When a unionist opponent quoted Archbishop Eamon Martin as saying “that the union of a man and a woman in marriage, open to the procreation of children, is a gift from God who created us male and female”; Mr Hazzard embarked on an offensive against “various parties in this chamber” who were, he maintained, “weaponising scripture when it comes to these debates”.

“They know that there is no empirical evidence to back up their case” suggested Mr Hazzard, “so they resort back to a text that is thousands of years old, they distort the meaning of it in various ways and they saturate society with twisted logic that does nothing but hold us back”.

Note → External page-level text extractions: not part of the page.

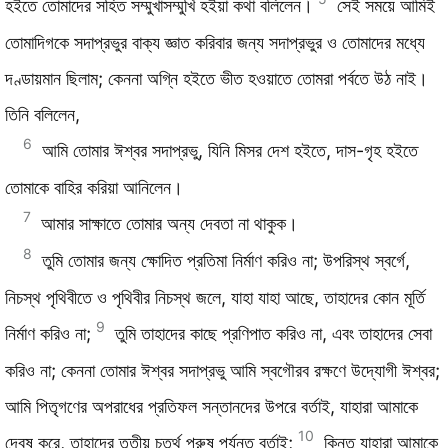
হইতে তোমাদের সহিত সম্মুখাসম্মুখি হইয়া কথা বলিলেন।
সেই সময়ে আমিই
তোমাদিগকে সদাপ্রভুর বাক্য জ্ঞাত করিবার জন্য সদাপ্রভুর ও তোমাদের মধ্যে
দণ্ডায়মান ছিলাম; কেননা অগ্নি হইতে ভীত হওয়াতে তোমরা পর্বতে উঠ নাই।
তিনি বলিলেন,
6
আমি তোমার ঈশ্বর সদাপ্রভু, যিনি মিসর দেশ হইতে, দাস-গৃহ হইতে
তোমাকে বাহির করিয়া আনিলেন।
7
আমার সাক্ষাতে তোমার অন্য দেবতা না থাকুক।
8
তুমি তোমার জন্য ক্ষোদিত প্রতিমা নির্মাণ করিও না; উপরিস্থ স্বর্গে,
নিচস্থ পৃথিবীতে ও পৃথিবীর নিচস্থ জলে, যাহা যাহা আছে, তাহাদের কোন মূর্তি
9
নির্মাণ করিও না;
তুমি তাহাদের কাছে প্রণিপাত করিও না, এবং তাহাদের সেবা
করিও না; কেননা তোমার ঈশ্বর সদাপ্রভু আমি স্বগৌরব রক্ষণে উদ্যোগী ঈশ্বর;
আমি পিতৃগণের অপরাধের প্রতিফল সন্তানদের উপরে বর্তাই, যাহারা আমাকে
10
দ্বেষ করে, তাহাদের তৃতীয় চতুর্থ পুরুষ পর্যন্ত বর্তাই;
কিন্তু যাহারা আমাকে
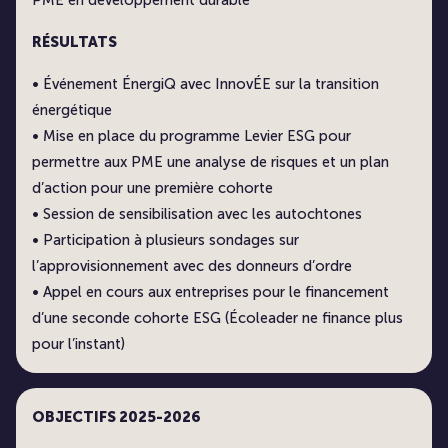
PME en développement durable
RÉSULTATS
• Événement ÉnergiQ avec InnovÉE sur la transition
énergétique
• Mise en place du programme Levier ESG pour
permettre aux PME une analyse de risques et un plan
d’action pour une première cohorte
• Session de sensibilisation avec les autochtones
• Participation à plusieurs sondages sur
l’approvisionnement avec des donneurs d’ordre
• Appel en cours aux entreprises pour le financement
d’une seconde cohorte ESG (Écoleader ne finance plus
pour l’instant)
OBJECTIFS 2025-2026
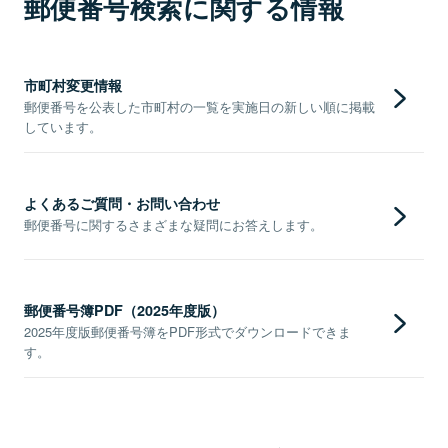
郵便番号検索に関する情報
市町村変更情報
郵便番号を公表した市町村の一覧を実施日の新しい順に掲載
しています。
よくあるご質問・お問い合わせ
郵便番号に関するさまざまな疑問にお答えします。
郵便番号簿PDF（2025年度版）
2025年度版郵便番号簿をPDF形式でダウンロードできま
す。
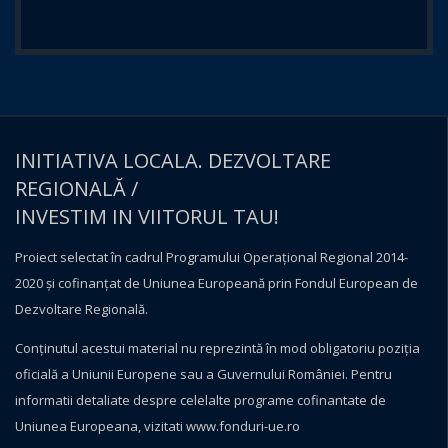
INITIATIVA LOCALA. DEZVOLTARE
REGIONALĂ /
INVESTIM IN VIITORUL TAU!
Proiect selectat în cadrul Programului Operațional Regional 2014-
2020 și cofinanțat de Uniunea Europeană prin Fondul European de
Dezvoltare Regională.
Conţinutul acestui material nu reprezintă în mod obligatoriu poziţia
oficială a Uniunii Europene sau a Guvernului României. Pentru
informatii detaliate despre celelalte programe cofinantate de
Uniunea Europeana, vizitati
www.fonduri-ue.ro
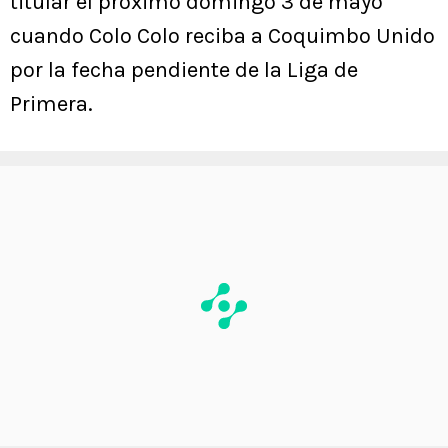
titular el próximo domingo 3 de mayo
cuando Colo Colo reciba a Coquimbo Unido
por la fecha pendiente de la Liga de
Primera.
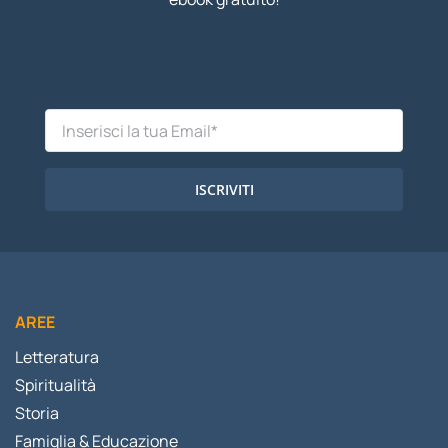
ISCRIVITI
AREE
Letteratura
Spiritualità
Storia
Famiglia & Educazione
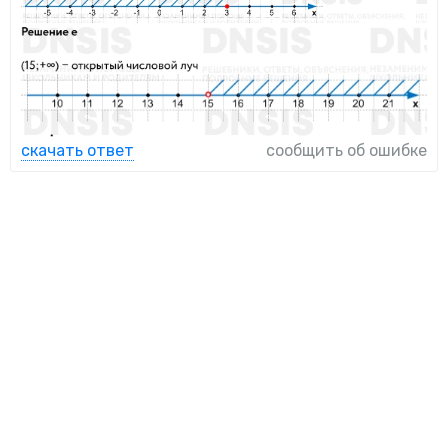
скачать ответ
сообщить об ошибке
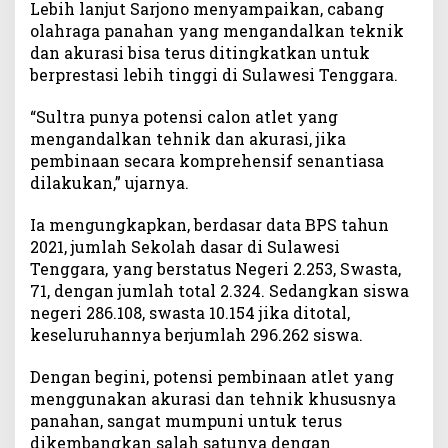
Lebih lanjut Sarjono menyampaikan, cabang
olahraga panahan yang mengandalkan teknik
dan akurasi bisa terus ditingkatkan untuk
berprestasi lebih tinggi di Sulawesi Tenggara.
“Sultra punya potensi calon atlet yang
mengandalkan tehnik dan akurasi, jika
pembinaan secara komprehensif senantiasa
dilakukan,” ujarnya.
Ia mengungkapkan, berdasar data BPS tahun
2021, jumlah Sekolah dasar di Sulawesi
Tenggara, yang berstatus Negeri 2.253, Swasta,
71, dengan jumlah total 2.324. Sedangkan siswa
negeri 286.108, swasta 10.154 jika ditotal,
keseluruhannya berjumlah 296.262 siswa.
Dengan begini, potensi pembinaan atlet yang
menggunakan akurasi dan tehnik khususnya
panahan, sangat mumpuni untuk terus
dikembangkan salah satunya dengan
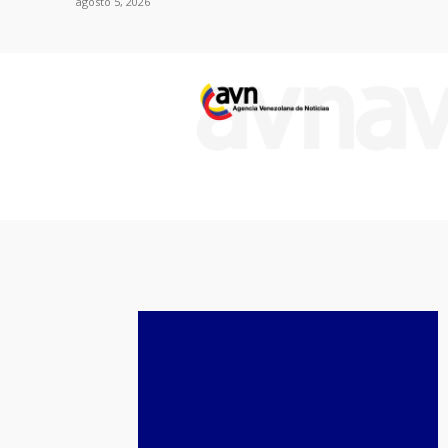
agosto 5, 2026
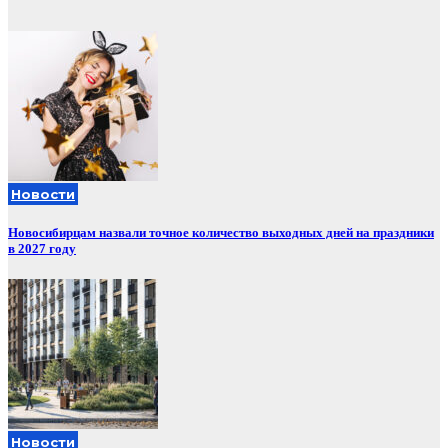
Новости
Новосибирцам назвали точное количество выходных дней на праздники
в 2027 году
Новости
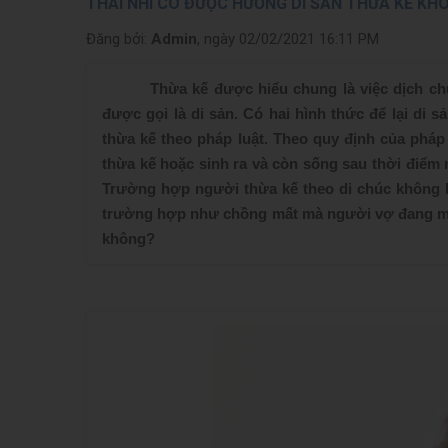
THAI NHI CÓ ĐƯỢC HƯỞNG DI SẢN THỪA KẾ KH
Đăng bởi:
Admin
, ngày 02/02/2021 16:11 PM
Thừa kế được hiểu chung là việc dịch chu
được gọi là di sản. Có hai hình thức để lại di 
thừa kế theo pháp luật. Theo quy định của pháp
thừa kế hoặc sinh ra và còn sống sau thời điểm 
Trường hợp người thừa kế theo di chúc không là
trường hợp như chồng mất mà người vợ đang mang
không?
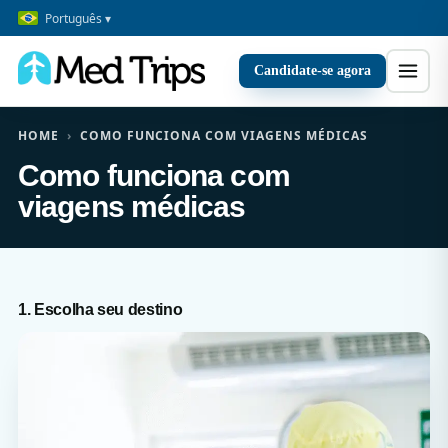
Português ▾
Candidate-se agora
HOME
›
COMO FUNCIONA COM VIAGENS MÉDICAS
Como funciona com
viagens médicas
1. Escolha seu destino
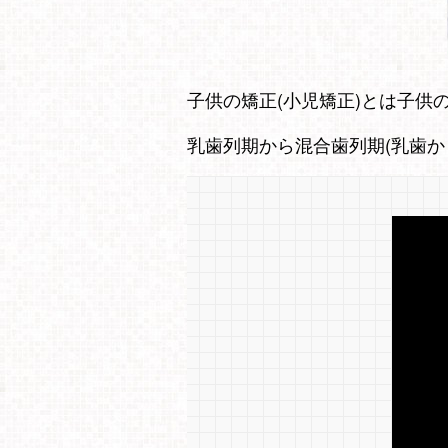
子供の矯正(小児矯正)とは子供
乳歯列期から混合歯列期(乳歯か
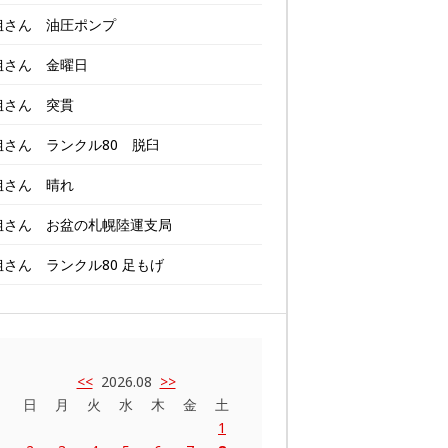
姐さん 油圧ポンプ
姐さん 金曜日
姐さん 突貫
姐さん ランクル80 脱臼
姐さん 晴れ
姐さん お盆の札幌陸運支局
姐さん ランクル80 足もげ
<<
2026.08
>>
日
月
火
水
木
金
土
1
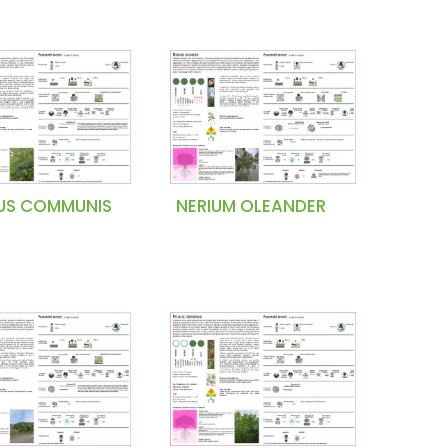
US COMMUNIS
NERIUM OLEANDER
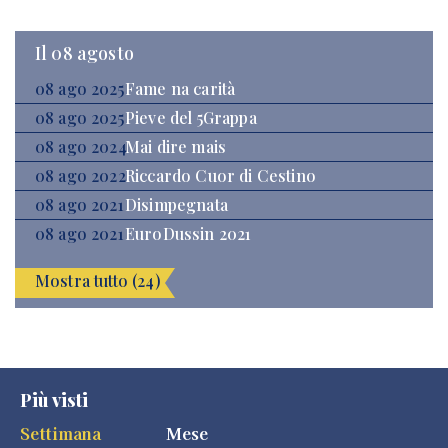
Il 08 agosto
08 ago 2025
Fame na carità
08 ago 2025
Pieve del 5Grappa
08 ago 2024
Mai dire mais
08 ago 2022
Riccardo Cuor di Cestino
08 ago 2021
Disimpegnata
08 ago 2021
EuroDussin 2021
Mostra tutto (24)
Più visti
Settimana
Mese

Mr Hazzard may be justified in pointing out that sacred texts can sometimes be deployed for questionable ends. The north of Ireland has hardly been exempt from this. However, anyone who checks the Assembly record for April 27 will verify that no one even quoted scripture in the course of the same-sex marriage debate that day – never mind ‘weaponise’ it.

Mr Hazzard’s accusation seemed little more than a diversion from the fact that he was, himself, either unable to engage with a basic Christian perspective on a significant public issue, or was simply unwilling to do so.

Few will be convinced, from the performance of Chris Hazzard and his party colleagues, that the beliefs and values underpinning married and family life, for so many of our people, have much chance of being meaningfully respected should these members ever get their way at Stormont. As it turned out, however, their motion was defeated.

Fr Andrew McMahon is a priest of the Diocese of Dromore.